Methods: N-glucuronidation potential of four piperazine-containing drugs, namely two antihistamines (i.e. cyclizine and chlorcyclizine) and two tetracyclic antidepressants (i.e. mirtazapine and mianserin), was determined by using expressed UDP-glucuronosyltransferase (UGT) enzymes and liver microsomes from both human and animals.
Results: Among 13 expressed UGT enzymes, only UGT1A4 and UGT2B10 showed conjugating activities toward these four drugs. Reaction phenotyping, chemical inhibition, and activity correlation analysis revealed that UGT2B10 was a high-affinity enzyme and mainly responsible for hepatic N-glucuronidation of all drugs except mianserin. Both UGT1A4 and UGT2B10 were important contributors to mianserin N-glucuronidation. Moreover, significant species differences were observed in N-glucuronidation of all test drugs. In particular, liver microsomes from four experimental animals (i.e. mouse, rat, dog, and monkey) showed none or negligible activity in catalyzing N-glucuronidation of four drugs.
Conclusions: UGT2B10 plays a critical role in N-glucuronidation of piperazine-containing drugs.

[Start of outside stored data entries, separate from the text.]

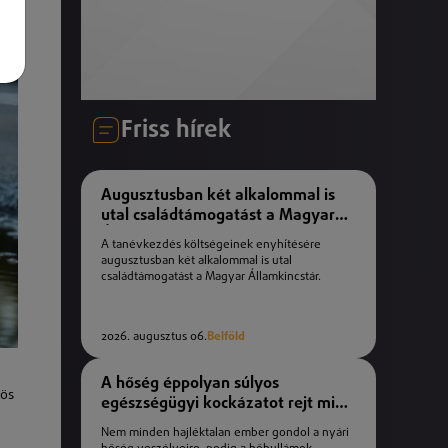
Friss hírek
Augusztusban két alkalommal is
utal családtámogatást a Magyar
Államkincstár
A tanévkezdés költségeinek enyhítésére
augusztusban két alkalommal is utal
családtámogatást a Magyar Államkincstár.
2026. augusztus 06.
Belföld
A hőség éppolyan súlyos
rös
egészségügyi kockázatot rejt mint
a téli fagyok
Nem minden hajléktalan ember gondol a nyári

Also, conventional experimental animals might be inappropriate models for studying human N-glucuronidation.
Abbreviations: CLint: intrinsic clearance; CLmax: maximal clearance; HLM: human liver microsomes; Km: Michaelis–Menten constant; Ki: substrate inhibition constant; MS: mass spectroscopy; NNAL: 4-(methylnitrosamino)-1-(3-pyridyl)-1-butanol; QTOF: Quadrupole time-of-flight; S50: the substrate concentration resulting in 50% of Vmax; UDP-GlcA: uridine diphosphoglucuronic acid; UGT: UDP-glucuronosyltransferase; UPLC: ultra performance liquid chromatography; Vmax: maximal velocity.